Já na aurora, não vivo
sinto raiva de tudo
meu dia se arrasta em tarefas imensas
receio tudo, tudo é fardo, é dor
o desleixo, o despropósito do abandono
o cair a cada minuto, desacreditado
a tentativa vã da retomada no rumo certo
a desistência a cada hora fatigante.
O querer sair e ficar, atônito
o ficar e querer sair, atônito.
Uma vontade de nada
um choro que não vem
uma agonia sem nome
um atordoamento de limbo
um desistir de sonhos.
A desistência e enfim o sono pesado da fuga.

E quando me assalta a descrença
e me entrego nessa morte cotidiana
teu sorriso vitorioso me alcança ao fim do dia
resgata-me do abismo
e mais um dia é vencido,
os temores afastados,
serei novamente criança, por mais uma noite
até o alvorecer.

quarta-feira, 23 de março de 2011

O mundo caminha para, em pouco tempo, ser uma única democracia, sem nações, sem bandeiras, sem fronteiras;ou seja, sem egoísmo. Os fatos falam por si. Ditaduras vão cair, regimes fechados vão ruir internamente. Uma fagulha de informação é um estopim que deflagra a bomba da inconformidade. A internet faz isso no mundo de hoje. Ai de vocês tiranos corruptos e ladrões.
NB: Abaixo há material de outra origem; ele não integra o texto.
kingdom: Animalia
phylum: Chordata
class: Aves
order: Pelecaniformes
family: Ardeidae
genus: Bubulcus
Ai de vocês, governantes "semi-deuses" que se perpetuam no poder à custa do sofrimento e da ignorância do povo.
Cairão. Têm seus dias contados. O Homem ( a humanidade )se levanta numa atitude universal, para ser dono do seu próprio destino. E a onda avança...! Ninguém segura mais esse tsunami chamado internet.